Bupati Kabupaten Pontianak, Ria Norsan pernah memperlihatkan proposal rencana pembangunan pelabuhan. Dari proposal yang ada, Pelabuhan Kuala Mempawah rencananya dibangun dengan luas sekitar 272,6 hektar.
INSA menganggap pelabuhan ini sudah pas. Ada banyak dermaga. Khususnya, dermaga untuk kontainer, curah, penumpang, cair, docking, dan lainnya.
Menurut Sukarmin, pelabuhan di Mempawah lebih memungkinkan. Alasannya, di Bengkayang ada tambang. Kalau dalam satu hari ada produksi sekitar 5.000 ton, kalau satu truk 500 kubik, berarti akan ada 100 truk beroperasi. Di Lumar, Bengkayang ada tambang mangan. Namun, tidak bisa produksi karena tidak ada pelabuhan. Ada tambang kaolin di Capkala, Bengkayang. Kaolin yang sudah diproses atau dibentuk dinamakan Clay. Bahan itu bisa digunakan menyaring air asin ke air tawar. Setelah disurvei, dimungkinkan untuk ditambang. Namun, karena terbentur dengan masalah pelabuhan, akhirnya investor mundur.

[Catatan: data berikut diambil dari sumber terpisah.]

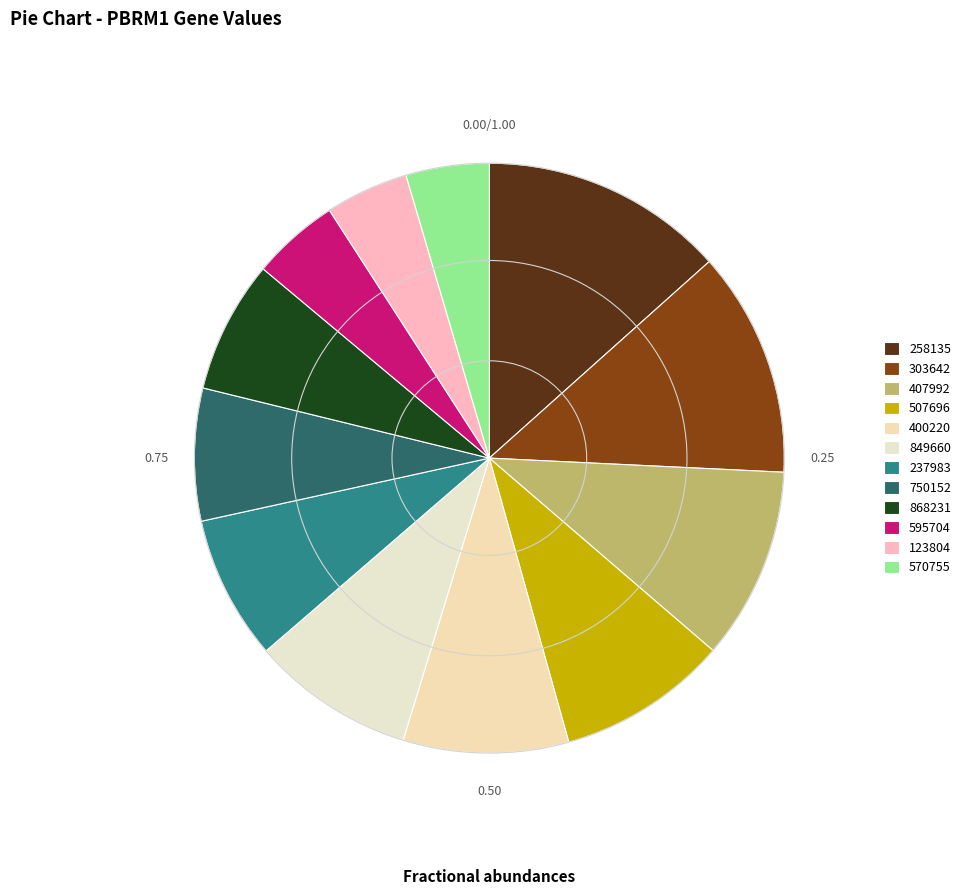

The 407992 slice represents 11% of the pie. True or false?

True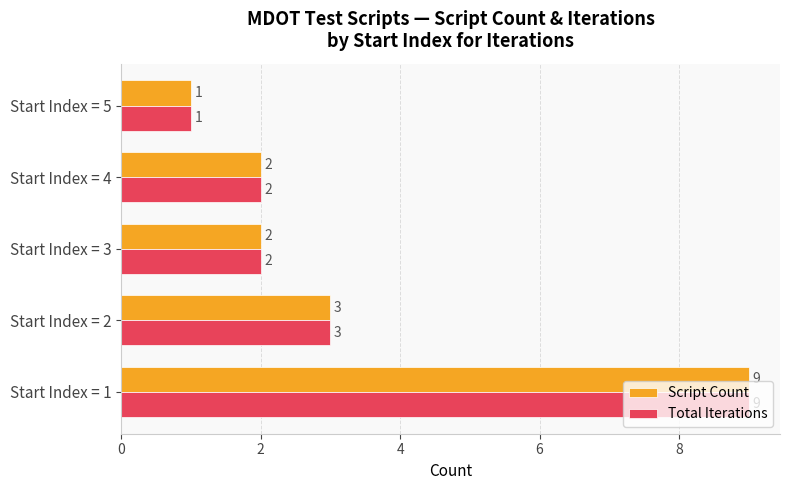

What is the maximum value for Total Iterations?

9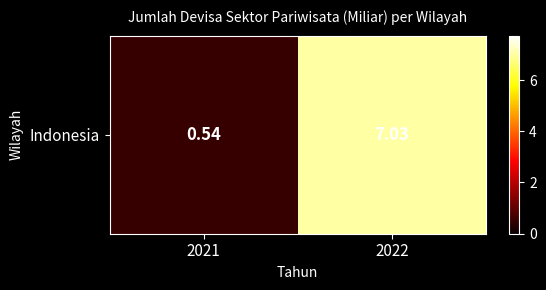

How many data points are less than 7?

1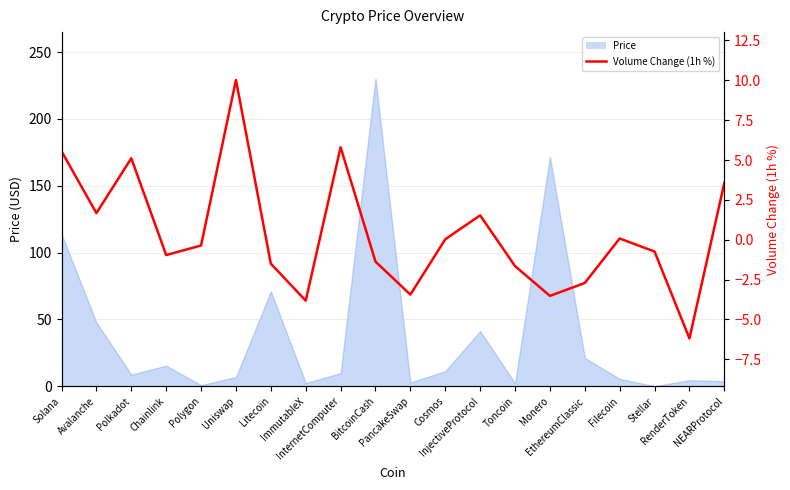

Which category has the lowest value across all series?

RenderToken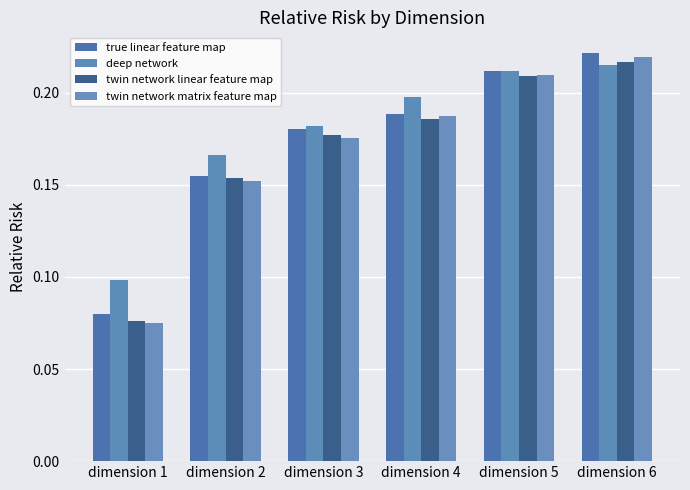

At which category is the sum across all series the highest?

dimension 6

Rosidi Usman, Ketua DPC INSA Pontianak menyatakan, dalam masalah pelabuhan, INSA harus dilibatkan. “Itu yang paling pokok. Strategisnya pelabuhan seperti apa, karena kita pelaku utama. Kita adalah negara kepulauan. Apabila sebagian besar bahan pokok didatangkan dari Jawa,” kata Rosidi.
Pelabuhan Kuala Mempawah, diperkirakan selesai tahun 2010. Fasilitas yang harus disiapkan adalah, gudang, dermaga, penerangan pelabuhan. “Kita ingin pelabuhan Mempawah cepat selesai, sehingga bisa dijadikan pelabuhan alternatif,” kata Rosidi.
Sekarang ini, APBN untuk membangun pelabuhan Mempawah sudah turun Rp 150 miliar. Sehingga Pemkab bisa teruskan pekerjaan. Terutama jalan msuk ke pelabuhan. Jalan masuk ke pelabuhan Kuala. Jalan masuk ke pelabuhan ikan atau TPI.